TASK REQUIREMENTS:
- a) Reproduce the passage of the excerpt on SAX2 attribute naming between "The identifiers for" and "(namespaceURI and localName).", inclusive.
- b) According to the excerpt on SAX2 attribute naming, which feature flag must be set for the xmlns and xmlns:big attributes to appear?
- c) Render the following sentence from the excerpt on SAX2 attribute naming into Spanish: "Note that according to the namespaces specification there is no such thing as a default namespace for attribute names, so that namespace declaration attributes don't go into any namespace."

2.6.2.2. Attribute naming

The identifiers for the attribute names are accessed using Attributes methods such as getQName(), getLocalName(), and getURI() when you iterate over an element's attributes with a "for" loop. You can access attribute values directly if you use either XML 1.0-style names (qName) or XML Namespace-style names (namespaceURI and localName).

SAX2 parsers handle attribute names from the example text as shown in Table 2-2. This table shows the "mixed mode" behavior, described later; in the default SAX2 parser mode, the xmlns and xmlns:big attributes won't appear. You'd have to set the namespace-prefixes feature flag (as described later in this chapter, in Section 2.6.3, "Namespace Feature Flags") to see these attributes. Note that according to the namespaces specification there is no such thing as a default namespace for attribute names, so that namespace declaration attributes don't go into any namespace.

Table 2-2. Attributes methods to access attribute names

`getURI()`	`getLocalName()`	`getQName()`
empty	empty	`xmlns`
empty	empty	`xmlns:big`
empty	empty	`cat`
http://www.example.com/big	dog	empty or `big:dog`

So if you wanted to write some code that ignored elements without a big:dog attribute (that is, the URI is http://www.example.com/big/ and the local name is dog) with value "yes", it might look like this:

public void startElement (String uri, String local, String qName, 
	Attributes atts)
throws SAXException
{
    String    value;

    value = atts.getValue ("http://www.example.com/big", "dog");
    if (!"yes".equals (value)) {
	// arrange to ignore text and elements until this finishes
	return;
    }
    
    ... process the element
}

2.6.2.3. Things to keep in mind

To avoid confusing things, the previous code didn't illustrate two somewhat perverse cases. First, if the big prefix were redefined for some element, the same qualified name could correspond to a different universal name, with the same local name but different namespace URIs. That's one reason the previous code doesn't check for a qName of big:dog. Using a qName of big:dog might make sense if you were working with XML 1.0 without using XML namespaces. Second, if the URI used with the big prefix were associated with a second prefix, different qualified names could correspond to the same universal names. That's another reason the previous code doesn't check for a qName of big:dog. If you are writing namespace-aware code, use only namespace-style name testing in your code to avoid such problems. That makes your code work correctly even when it deals with documents that use namespace declarations in ways you didn't expect.

Stored data entries
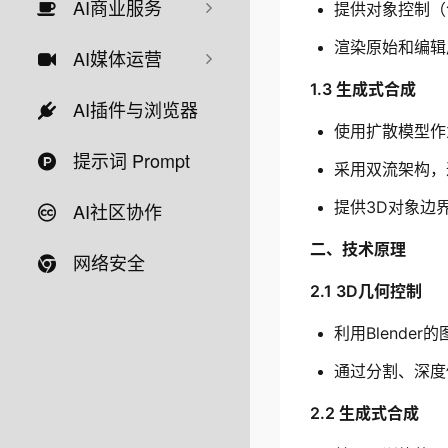
AI商业服务
提供对象控制（
渲染原始和编辑
AI媒体运营
1.3 生成式合成
AI插件与浏览器
使用扩散模型作
提示词 Prompt
采用双流架构，
提供3D对象边
AI社区协作
二、技术原理
网络安全
2.1 3D几何控制
利用Blende
通过分割、深度
2.2 生成式合成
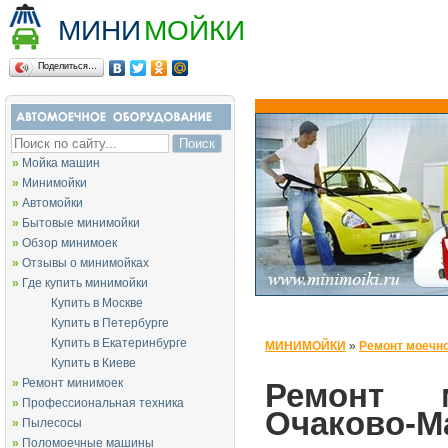
МИНИ
МОЙКИ
Поделиться…
»
Мойка машин
»
Минимойки
»
Автомойки
»
Бытовые минимойки
»
Обзор минимоек
»
Отзывы о минимойках
»
Где купить минимойки
Купить в Москве
Купить в Петербурге
Купить в Екатеринбурге
МИНИМОЙКИ
»
Ремонт моечно
Купить в Киеве
»
Ремонт минимоек
Ремонт 
»
Профессиональная техника
Очаково-М
»
Пылесосы
»
Поломоечные машины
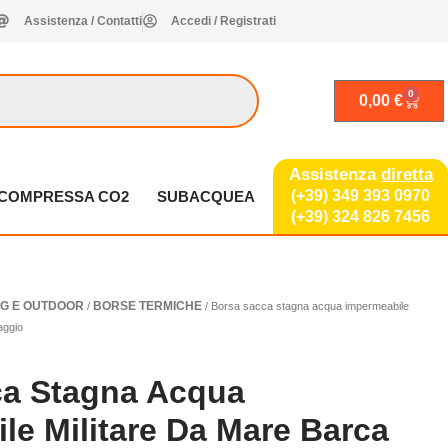
Assistenza / Contatti
Accedi / Registrati
0
Carrel
0,00
€
Assistenza
diretta
(+39) 349 393 0970
A COMPRESSA CO2
SUBACQUEA
(+39) 324 826 7456
Fascia
G E OUTDOOR
BORSE TERMICHE
/
/ Borsa sacca stagna acqua impermeabile
di
aggio
prezzo:
da
ca Stagna Acqua
19,97 €
a
le Militare Da Mare Barca
29,90 €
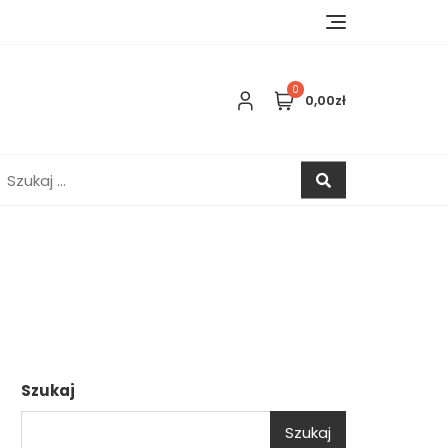
0
0,00zł
zukaj:
Szukaj
Szukaj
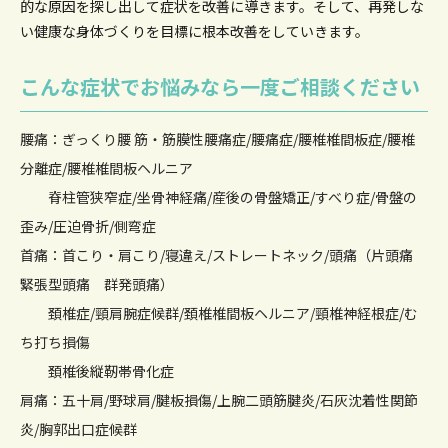
的な原因を
探し出して症状を改善に導きます。そして、再発しな
い健康な身体づくりを目標に根本改善をしていきます。
こんな症状でお悩みなら一度ご相談ください
腰痛：ぎっくり腰 筋・筋膜性腰痛症/腰痛症/腰椎椎間板症/腰椎
分離症/腰椎椎間板ヘルニア
脊柱管狭窄症/坐骨神経痛/産後の骨盤矯正/すべり症/骨盤の
歪み/圧迫骨折/側弯症
首痛：首こり・肩こり/寝違え/ストレートネック/頭痛（片頭痛
緊張型頭痛 群発頭痛）
頚椎症/頸肩腕症候群/頚椎椎間板ヘルニア/頸椎神経根症/む
ち打ち損傷
頚椎後縦靭帯骨化症
肩痛：五十肩/野球肩/腱板損傷/上腕二頭筋腱炎/石灰沈着性関節
炎/胸郭出口症候群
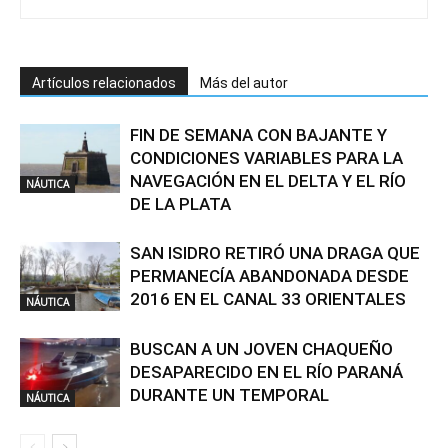
Artículos relacionados
Más del autor
FIN DE SEMANA CON BAJANTE Y
CONDICIONES VARIABLES PARA LA
NAVEGACIÓN EN EL DELTA Y EL RÍO
NÁUTICA
DE LA PLATA
SAN ISIDRO RETIRÓ UNA DRAGA QUE
PERMANECÍA ABANDONADA DESDE
2016 EN EL CANAL 33 ORIENTALES
NÁUTICA
BUSCAN A UN JOVEN CHAQUEÑO
DESAPARECIDO EN EL RÍO PARANÁ
DURANTE UN TEMPORAL
NÁUTICA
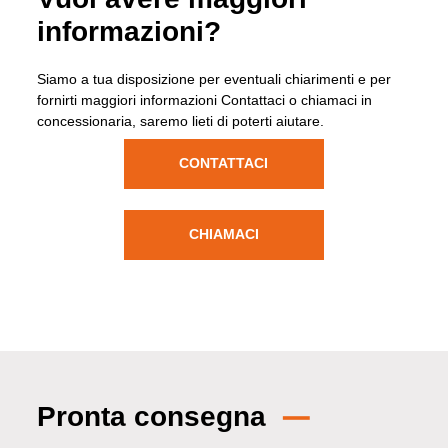
informazioni?
Siamo a tua disposizione per eventuali chiarimenti e per
fornirti maggiori informazioni Contattaci o chiamaci in
concessionaria, saremo lieti di poterti aiutare.
CONTATTACI
CHIAMACI
Pronta consegna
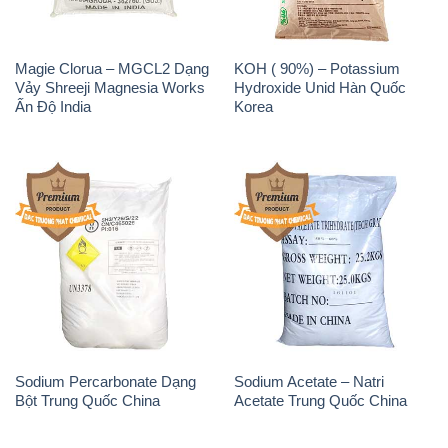
Sodium Percarbonate Dạng
Sodium Acetate – Natri
Bột Trung Quốc China
Acetate Trung Quốc China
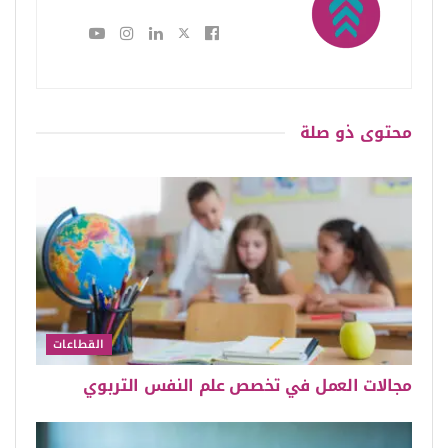
محتوى
ذو صلة
القطاعات
مجالات العمل في تخصص علم النفس التربوي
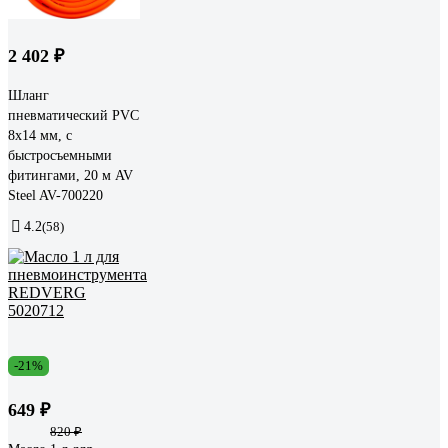
2 402 ₽
Шланг
пневматический PVC
8x14 мм, с
быстросъемными
фитингами, 20 м AV
Steel AV-700220
4.2
(58)
-21%
649 ₽
820 ₽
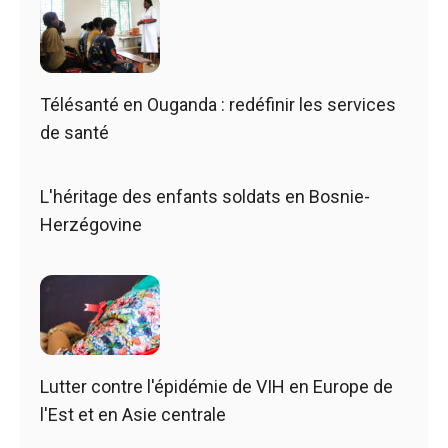
Télésanté en Ouganda : redéfinir les services
de santé
L'héritage des enfants soldats en Bosnie-
Herzégovine
Lutter contre l'épidémie de VIH en Europe de
l'Est et en Asie centrale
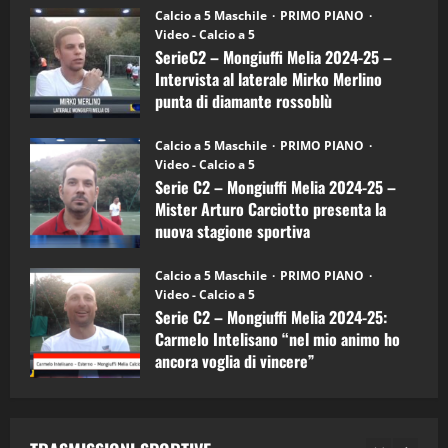
6)
“SportEmpire” in Podcast: 27^ Puntata
Calcio a 5 Maschile
PRIMO PIANO
–
(Martedi 14 Aprile 2026)
Video - Calcio a 5
Intervista
a
SerieC2 – Mongiuffi Melia 2024-25 –
15/04/2026
mister
4
Intervista al laterale Mirko Merlino
Arturo
Carciotto
punta di diamante rossoblù
(Mongiuffi
Melia)
"SportEmpire" in Podcast
26/09/2024
“SportEmpire” in Podcast: 26^ Puntata
Calcio a 5 Maschile
PRIMO PIANO
(Martedi 07 Aprile 2026)
Video - Calcio a 5
Serie C2 – Mongiuffi Melia 2024-25 –
08/04/2026
5
Mister Arturo Carciotto presenta la
nuova stagione sportiva
"SportEmpire" in Podcast
11/09/2024
“SportEmpire” in Podcast: 30^ Puntata
Calcio a 5 Maschile
PRIMO PIANO
(Martedi 05 Maggio 2026)
Video - Calcio a 5
Serie C2 – Mongiuffi Melia 2024-25:
08/05/2026
1
Carmelo Intelisano “nel mio animo ho
ancora voglia di vincere”
"SportEmpire" in Podcast
Sport News
05/09/2024
“SportEmpire” in Podcast: 29^ Puntata
(Martedi 28 Aprile 2026)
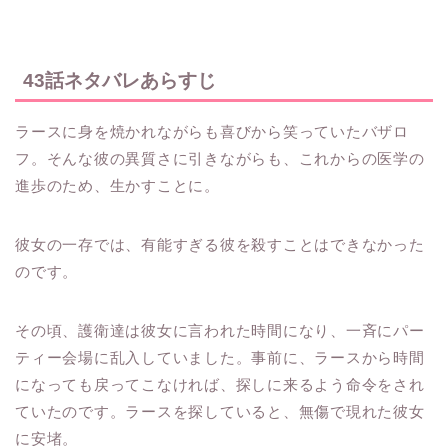
43話ネタバレあらすじ
ラースに身を焼かれながらも喜びから笑っていたバザロ
フ。そんな彼の異質さに引きながらも、これからの医学の
進歩のため、生かすことに。
彼女の一存では、有能すぎる彼を殺すことはできなかった
のです。
その頃、護衛達は彼女に言われた時間になり、一斉にパー
ティー会場に乱入していました。事前に、ラースから時間
になっても戻ってこなければ、探しに来るよう命令をされ
ていたのです。ラースを探していると、無傷で現れた彼女
に安堵。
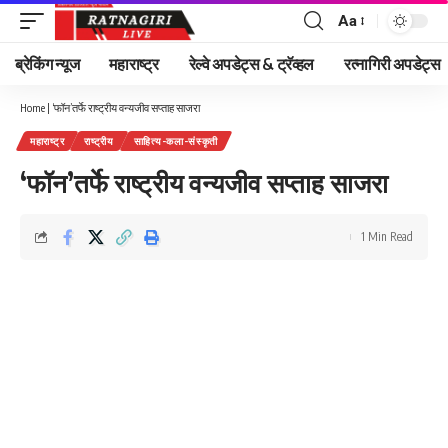
Aa
Font
Resizer
ब्रेकिंग न्यूज
महाराष्ट्र
रेल्वे अपडेट्स & ट्रॅव्हल
रत्नागिरी अपडेट्स
Home
|
‘फॉन’तर्फे राष्ट्रीय वन्यजीव सप्ताह साजरा
महाराष्ट्र
राष्ट्रीय
साहित्य-कला-संस्कृती
‘फॉन’तर्फे राष्ट्रीय वन्यजीव सप्ताह साजरा
1 Min Read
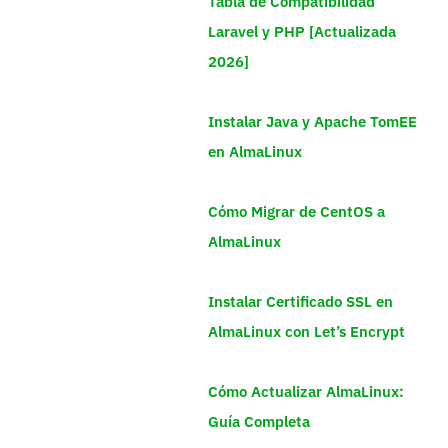
Tabla de Compatibilidad
Laravel y PHP [Actualizada
2026]
Instalar Java y Apache TomEE
en AlmaLinux
Cómo Migrar de CentOS a
AlmaLinux
Instalar Certificado SSL en
AlmaLinux con Let’s Encrypt
Cómo Actualizar AlmaLinux:
Guía Completa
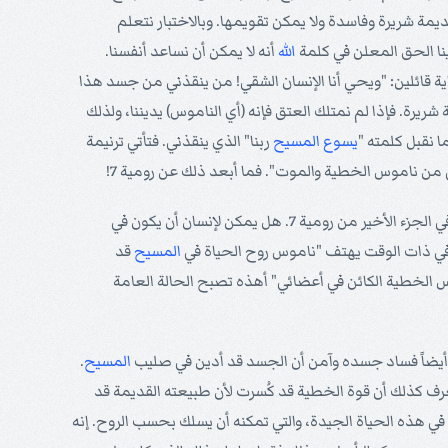
ديمة شريرة وفاسدة ولا يمكن تقويمها. وبالاختبار نتعلم
لينا الحق المعلن في كلمة
الله
أنه لا يمكن أن نساعد أنفسنا.
هاية قائلين: "ويحي أنا الإنسان الشقي! من ينقذني من جسد هذا
يرة. فإذا لم نمتلك العتق فإنه (أي الناموس) يديننا، ولذلك
ا نقبل كلمته "
يسوع
المسيح
ربنا" الذي ينقذني. فتأتي ترنيمة
من ناموس الخطية والموت". فما أبعد ذلك عن رومية 7!
إذا علّمنا أن الإنسان يفرح بالعتق في رومية 8 وهو لا يزال في مرحلة الصراع بين الحسنى والشر الواردة في الجزء الأخير من رومية 7. هل يمكن لإنسان أن يكون في
وفي ذات الوقت يهتف "ناموس روح الحياة في
المسيح
قد
الخطية الكائن في أعضائي" أهذه تصبح الحالة العامة
أيضاً فساد جسده وآمن أن الجسد قد أدين في صليب
المسيح
.
ويعرف كذلك أن قوة الخطية قد كُسرت لأن طبيعته القديمة قد
ة في هذه الحياة الجيدة، والتي تمكنه أن يسلك بحسب الروح. إنه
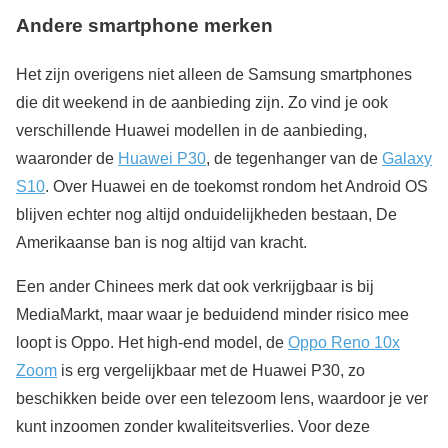
Andere smartphone merken
Het zijn overigens niet alleen de Samsung smartphones
die dit weekend in de aanbieding zijn. Zo vind je ook
verschillende Huawei modellen in de aanbieding,
waaronder de
Huawei P30
, de tegenhanger van de
Galaxy
S10
. Over Huawei en de toekomst rondom het Android OS
blijven echter nog altijd onduidelijkheden bestaan, De
Amerikaanse ban is nog altijd van kracht.
Een ander Chinees merk dat ook verkrijgbaar is bij
MediaMarkt, maar waar je beduidend minder risico mee
loopt is Oppo. Het high-end model, de
Oppo Reno 10x
Zoom
is erg vergelijkbaar met de Huawei P30, zo
beschikken beide over een telezoom lens, waardoor je ver
kunt inzoomen zonder kwaliteitsverlies. Voor deze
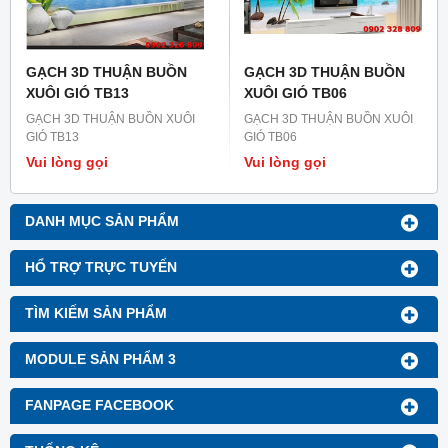
GẠCH 3D THUẬN BUỒN
GẠCH 3D THUẬN BUỒN
XUÔI GIÓ TB13
XUÔI GIÓ TB06
GẠCH 3D THUẬN BUỒN XUÔI
GẠCH 3D THUẬN BUỒN XUÔI
GIÓ TB13
GIÓ TB06
Vui lòng gọi
Vui lòng gọi
DANH MỤC SẢN PHẨM
HỔ TRỢ TRỰC TUYẾN
TÌM KIẾM SẢN PHẨM
MODULE SẢN PHẨM 3
FANPAGE FACEBOOK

ANSWERS GIVEN:
- a)
The identifiers for the attribute names are accessed using Attributes methods such as getQName(), getLocalName(), and getURI() when you iterate over an element's attributes with a "for" loop. You can access attribute values directly if you use either XML 1.0-style names (qName) or XML Namespace-style names (namespaceURI and localName).

- b) The namespace-prefixes feature flag.

- c) Tenga en cuenta que, según la especificación de espacios de nombres, no existe un espacio de nombres predeterminado para los nombres de atributos, de modo que los atributos de declaración de espacios de nombres no se incluyen en ningún espacio de nombres.